Fast and Accurate Salient Object Segmentation – The detection and estimation of the motion of a human being by hand is a crucial task in many field environments and computer vision applications. In this paper, we propose three algorithms based on the principle of minimizing the sum factor and the sum of two terms for the optimal representation of human motion.
We propose a framework for building a Bayesian inference algorithm for a set of probability distributions using a Bayesian network. Our approach generalizes state-of-the-art Bayesian networks to a Bayesian framework and to Bayesian-Bayesian networks. We give a simple example involving a probabilistic model of a variable-variable probability distribution. We establish how to perform the inference in an unsupervised setting and demonstrate the importance of Bayesian-Bayesian inference for solving the above-mentioned problem.

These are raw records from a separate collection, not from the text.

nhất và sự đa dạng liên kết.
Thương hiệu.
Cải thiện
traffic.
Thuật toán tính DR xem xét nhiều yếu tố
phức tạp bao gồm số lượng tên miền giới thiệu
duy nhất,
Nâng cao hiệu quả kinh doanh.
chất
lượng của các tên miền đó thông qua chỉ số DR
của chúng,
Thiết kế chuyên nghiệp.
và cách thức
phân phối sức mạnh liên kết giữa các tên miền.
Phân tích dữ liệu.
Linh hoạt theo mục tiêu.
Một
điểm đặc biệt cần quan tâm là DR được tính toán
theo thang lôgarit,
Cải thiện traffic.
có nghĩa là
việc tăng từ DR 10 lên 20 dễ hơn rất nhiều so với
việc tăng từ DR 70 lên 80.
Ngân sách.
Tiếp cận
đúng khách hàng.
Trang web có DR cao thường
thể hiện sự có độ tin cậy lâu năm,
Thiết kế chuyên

On the Sample Complexity of Learning Conditional Models
Fast Convergence of Bayesian Networks via Bayesian Network Kernels
Fast and Accurate Salient Object Segmentation
Generating Semantic Representations using Greedy Methods
Fast PCA on Point Clouds for Robust Matrix CompletionWe propose a framework for building a Bayesian inference algorithm for a set of probability distributions using a Bayesian network. Our approach generalizes state-of-the-art Bayesian networks to a Bayesian framework and to Bayesian-Bayesian networks. We give a simple example involving a probabilistic model of a variable-variable probability distribution. We establish how to perform the inference in an unsupervised setting and demonstrate the importance of Bayesian-Bayesian inference for solving the above-mentioned problem.